Executive Director, Chicken Farmers of Canada

Michael Laliberté

That's another good question. In the chicken industry, we have not faced that yet. As our chair, Benoît Fontaine, expressed, the risk of depopulation is high. We've seen a few plant closures in Ontario and B.C.—particularly in B.C.—where there was a risk of depopulation because the capacity to process was not there. In the chicken industry, it's not as if you can hold the birds in your barns for a long period of time. Two or three days later, those birds are out of spec, and it becomes an animal welfare issue. They actually need to be euthanized if they cannot be processed.

Thankfully, farmers and the processing industry were able to work out a process where they were able to alleviate not having to slaughter.

4:30 p.m.

Conservative

Karen Vecchio Conservative Elgin—Middlesex—London, ON

Prior to the COVID pandemic was there enough processing specifically for chicken and other feathered...?

4:30 p.m.

Executive Director, Chicken Farmers of Canada

Michael Laliberté

Absolutely.

I think the processing capacity in Canada pre-pandemic was adequate. Obviously, with this pandemic and the processing plants slowing down their slaughter lines, space and capacity in their plants and so forth, it has created a slowdown in processing capacity.

4:30 p.m.

Conservative

Karen Vecchio Conservative Elgin—Middlesex—London, ON

We talked a bit about the TPP, but can we look at the U.S. agreement as well, the USMCA, and the impact it's going to have on Canadian producers? Have we seen a cap put on how many chickens are coming in, or has it reached that limit yet?
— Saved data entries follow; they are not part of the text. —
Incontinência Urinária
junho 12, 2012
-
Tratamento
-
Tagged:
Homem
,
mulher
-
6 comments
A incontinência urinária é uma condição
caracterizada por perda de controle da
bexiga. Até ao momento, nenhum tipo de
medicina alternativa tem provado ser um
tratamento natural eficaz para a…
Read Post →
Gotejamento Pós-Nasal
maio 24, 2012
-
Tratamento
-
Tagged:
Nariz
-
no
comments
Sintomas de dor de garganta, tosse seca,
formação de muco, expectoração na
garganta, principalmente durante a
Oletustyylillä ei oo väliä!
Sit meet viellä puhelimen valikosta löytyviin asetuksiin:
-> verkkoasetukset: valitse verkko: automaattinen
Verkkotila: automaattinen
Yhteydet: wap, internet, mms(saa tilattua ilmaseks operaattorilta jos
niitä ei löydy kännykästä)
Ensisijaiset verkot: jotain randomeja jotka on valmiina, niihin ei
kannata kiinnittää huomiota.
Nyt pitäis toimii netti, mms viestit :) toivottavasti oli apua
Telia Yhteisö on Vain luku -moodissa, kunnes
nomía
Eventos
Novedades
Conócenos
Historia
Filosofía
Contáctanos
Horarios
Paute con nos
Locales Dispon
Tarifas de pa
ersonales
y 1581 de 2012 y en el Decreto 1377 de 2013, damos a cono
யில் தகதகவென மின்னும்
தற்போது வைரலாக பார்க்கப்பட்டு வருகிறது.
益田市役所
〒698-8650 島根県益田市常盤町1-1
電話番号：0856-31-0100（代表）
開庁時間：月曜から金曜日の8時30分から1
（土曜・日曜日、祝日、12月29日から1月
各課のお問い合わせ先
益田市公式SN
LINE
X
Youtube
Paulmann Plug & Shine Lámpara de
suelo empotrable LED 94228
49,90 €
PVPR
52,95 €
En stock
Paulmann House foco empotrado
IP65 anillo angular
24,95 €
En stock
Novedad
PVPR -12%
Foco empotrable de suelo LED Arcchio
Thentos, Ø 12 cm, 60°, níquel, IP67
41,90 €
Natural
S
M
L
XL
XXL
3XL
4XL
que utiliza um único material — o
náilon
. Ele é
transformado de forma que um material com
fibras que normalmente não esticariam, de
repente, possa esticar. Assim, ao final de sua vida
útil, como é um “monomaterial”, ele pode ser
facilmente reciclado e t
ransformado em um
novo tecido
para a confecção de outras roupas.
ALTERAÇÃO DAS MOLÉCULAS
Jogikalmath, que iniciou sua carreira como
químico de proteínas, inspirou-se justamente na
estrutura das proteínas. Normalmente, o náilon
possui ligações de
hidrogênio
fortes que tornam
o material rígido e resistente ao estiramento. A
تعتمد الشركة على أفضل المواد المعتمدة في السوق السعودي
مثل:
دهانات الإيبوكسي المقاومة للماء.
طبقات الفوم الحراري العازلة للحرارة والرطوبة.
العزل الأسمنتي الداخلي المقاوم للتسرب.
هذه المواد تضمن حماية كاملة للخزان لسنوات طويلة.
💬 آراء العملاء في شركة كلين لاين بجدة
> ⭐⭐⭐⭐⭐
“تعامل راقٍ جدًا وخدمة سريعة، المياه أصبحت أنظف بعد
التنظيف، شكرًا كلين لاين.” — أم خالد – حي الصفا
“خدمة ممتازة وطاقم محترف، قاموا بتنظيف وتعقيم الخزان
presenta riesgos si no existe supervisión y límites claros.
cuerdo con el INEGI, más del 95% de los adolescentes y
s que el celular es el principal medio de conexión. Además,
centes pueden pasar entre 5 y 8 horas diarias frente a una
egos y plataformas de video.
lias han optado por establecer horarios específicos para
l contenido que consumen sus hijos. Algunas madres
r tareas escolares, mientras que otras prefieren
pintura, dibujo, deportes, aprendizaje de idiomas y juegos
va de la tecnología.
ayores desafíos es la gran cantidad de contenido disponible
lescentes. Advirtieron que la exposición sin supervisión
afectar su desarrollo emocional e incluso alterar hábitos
I know that when I spoke to turkey producers back at the end of April, they were saying that there have been more turkeys imported from the U.S. than in previous years. I'm wondering if we're seeing the same with chicken.

4:30 p.m.

President, Chicken Farmers of Canada

Benoît Fontaine

Good question.

As I said earlier, because of the free trade agreement, there will be more American chicken on the shelves, since 62.9 million kilograms have been set aside for this financial partner in the form of tariff rate quotas. Again, a total of 129.6 million kilograms of foreign chicken will enter our country, which amounts to 10.8% of Canadian production. For the sector, this means the loss of 3,100 jobs and a $240 million drop in revenue. The turkey producers were right when they told you this.